• _TASK ITEM_:
Transcribe only the lines of the listing below from the one holding "Vi bruker informasjonskapsler" through the one holding "โดยผู้บริหารคณ", inclusive, without any change.

□ □ □ □

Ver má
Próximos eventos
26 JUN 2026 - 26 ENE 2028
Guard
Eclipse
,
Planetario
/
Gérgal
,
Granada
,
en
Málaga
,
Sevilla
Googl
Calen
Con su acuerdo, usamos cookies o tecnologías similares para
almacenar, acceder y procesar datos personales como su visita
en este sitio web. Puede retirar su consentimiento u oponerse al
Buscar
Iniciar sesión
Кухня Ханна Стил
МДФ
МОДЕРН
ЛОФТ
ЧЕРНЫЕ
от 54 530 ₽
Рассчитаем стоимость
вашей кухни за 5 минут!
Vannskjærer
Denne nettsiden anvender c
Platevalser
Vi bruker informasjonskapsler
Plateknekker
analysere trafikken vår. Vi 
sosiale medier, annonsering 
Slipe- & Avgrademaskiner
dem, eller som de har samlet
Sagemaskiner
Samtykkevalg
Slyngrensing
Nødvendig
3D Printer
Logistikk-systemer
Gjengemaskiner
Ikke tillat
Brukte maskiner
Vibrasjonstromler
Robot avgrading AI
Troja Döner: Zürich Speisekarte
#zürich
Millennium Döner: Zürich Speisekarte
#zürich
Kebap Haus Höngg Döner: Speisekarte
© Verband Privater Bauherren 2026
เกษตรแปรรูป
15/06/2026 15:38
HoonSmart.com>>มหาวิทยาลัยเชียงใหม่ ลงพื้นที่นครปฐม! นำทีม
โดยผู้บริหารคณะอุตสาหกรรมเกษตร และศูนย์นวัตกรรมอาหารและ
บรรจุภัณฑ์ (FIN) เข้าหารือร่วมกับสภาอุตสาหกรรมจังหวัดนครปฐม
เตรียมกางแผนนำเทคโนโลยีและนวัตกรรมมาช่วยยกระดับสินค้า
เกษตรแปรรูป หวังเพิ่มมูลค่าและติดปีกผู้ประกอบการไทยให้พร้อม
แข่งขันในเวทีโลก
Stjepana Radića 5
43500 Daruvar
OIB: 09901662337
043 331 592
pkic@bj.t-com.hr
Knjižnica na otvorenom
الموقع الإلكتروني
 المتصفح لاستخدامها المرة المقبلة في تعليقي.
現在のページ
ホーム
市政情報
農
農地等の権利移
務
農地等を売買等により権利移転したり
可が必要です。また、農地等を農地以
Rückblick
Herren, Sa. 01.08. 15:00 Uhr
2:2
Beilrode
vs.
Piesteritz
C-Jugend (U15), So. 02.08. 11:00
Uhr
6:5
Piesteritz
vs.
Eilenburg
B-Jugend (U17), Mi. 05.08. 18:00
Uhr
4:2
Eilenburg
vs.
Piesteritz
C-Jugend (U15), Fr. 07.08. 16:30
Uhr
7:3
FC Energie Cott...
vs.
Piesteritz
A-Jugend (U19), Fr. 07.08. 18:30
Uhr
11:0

□ □ □ □

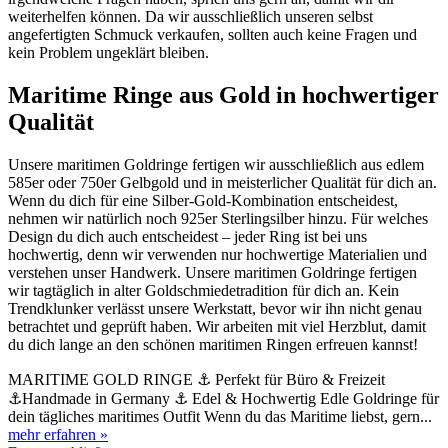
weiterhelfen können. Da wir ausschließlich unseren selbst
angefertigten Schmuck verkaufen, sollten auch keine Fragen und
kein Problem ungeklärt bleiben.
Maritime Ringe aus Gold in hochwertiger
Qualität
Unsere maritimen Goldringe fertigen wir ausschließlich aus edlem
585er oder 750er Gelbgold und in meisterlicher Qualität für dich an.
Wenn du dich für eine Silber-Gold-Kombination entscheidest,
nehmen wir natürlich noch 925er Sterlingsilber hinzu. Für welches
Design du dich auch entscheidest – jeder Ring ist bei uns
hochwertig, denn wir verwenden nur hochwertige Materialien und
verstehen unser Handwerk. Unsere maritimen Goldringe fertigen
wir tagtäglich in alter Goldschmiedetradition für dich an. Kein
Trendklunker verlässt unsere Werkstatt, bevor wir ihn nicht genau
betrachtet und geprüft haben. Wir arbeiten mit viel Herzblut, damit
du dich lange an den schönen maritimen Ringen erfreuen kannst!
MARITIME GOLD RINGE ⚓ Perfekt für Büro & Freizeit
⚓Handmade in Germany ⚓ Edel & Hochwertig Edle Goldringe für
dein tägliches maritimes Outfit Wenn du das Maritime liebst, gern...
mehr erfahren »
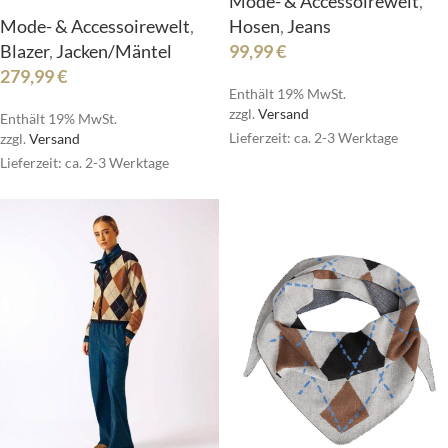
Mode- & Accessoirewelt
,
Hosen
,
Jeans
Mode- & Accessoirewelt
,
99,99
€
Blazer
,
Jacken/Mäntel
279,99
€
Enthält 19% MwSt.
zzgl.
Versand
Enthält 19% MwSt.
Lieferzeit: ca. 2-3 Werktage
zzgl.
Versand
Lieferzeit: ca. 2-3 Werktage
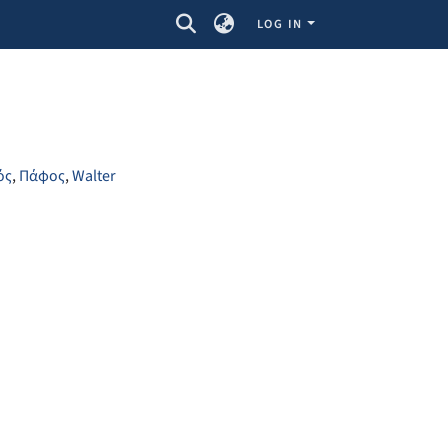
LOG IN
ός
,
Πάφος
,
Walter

□ □ □ □

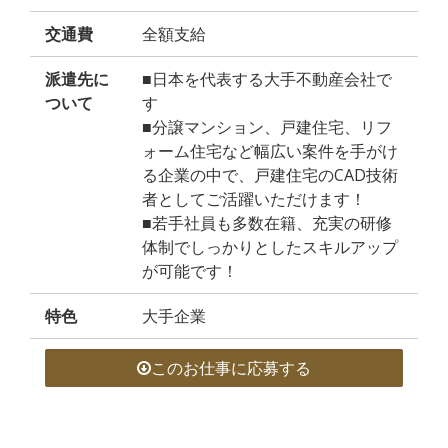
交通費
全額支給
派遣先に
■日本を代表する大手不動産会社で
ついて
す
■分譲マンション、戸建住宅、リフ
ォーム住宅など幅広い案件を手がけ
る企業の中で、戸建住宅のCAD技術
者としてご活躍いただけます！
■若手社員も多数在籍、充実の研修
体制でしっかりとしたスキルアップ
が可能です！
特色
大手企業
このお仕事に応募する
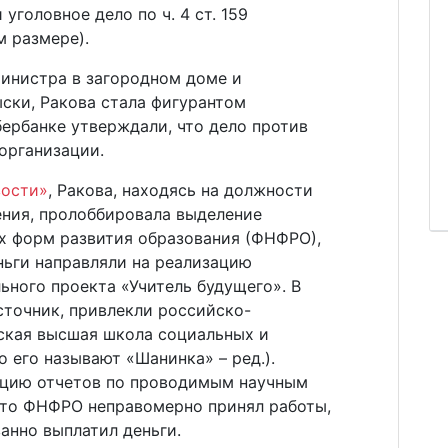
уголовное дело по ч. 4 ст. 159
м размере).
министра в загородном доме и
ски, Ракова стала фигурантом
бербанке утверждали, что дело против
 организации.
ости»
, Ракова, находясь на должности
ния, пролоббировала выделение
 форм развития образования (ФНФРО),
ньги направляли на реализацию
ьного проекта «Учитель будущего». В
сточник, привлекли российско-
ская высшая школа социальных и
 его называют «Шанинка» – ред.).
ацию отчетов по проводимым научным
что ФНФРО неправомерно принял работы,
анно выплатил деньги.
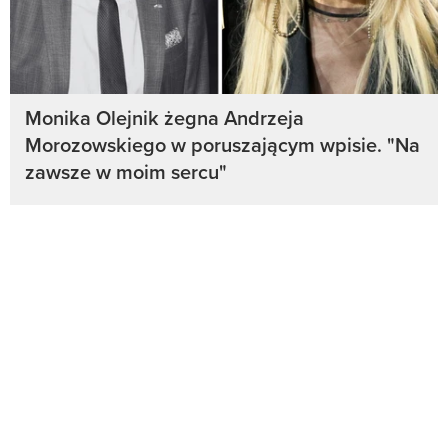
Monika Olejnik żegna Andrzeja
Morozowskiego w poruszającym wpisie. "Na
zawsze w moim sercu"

□ □ □ □

• _YOUR RESPONSE_:
Vi bruker informasjonskapsler
Plateknekker
analysere trafikken vår. Vi 
sosiale medier, annonsering 
Slipe- & Avgrademaskiner
dem, eller som de har samlet
Sagemaskiner
Samtykkevalg
Slyngrensing
Nødvendig
3D Printer
Logistikk-systemer
Gjengemaskiner
Ikke tillat
Brukte maskiner
Vibrasjonstromler
Robot avgrading AI
Troja Döner: Zürich Speisekarte
#zürich
Millennium Döner: Zürich Speisekarte
#zürich
Kebap Haus Höngg Döner: Speisekarte
© Verband Privater Bauherren 2026
เกษตรแปรรูป
15/06/2026 15:38
HoonSmart.com>>มหาวิทยาลัยเชียงใหม่ ลงพื้นที่นครปฐม! นำทีม
โดยผู้บริหารคณะอุตสาหกรรมเกษตร และศูนย์นวัตกรรมอาหารและ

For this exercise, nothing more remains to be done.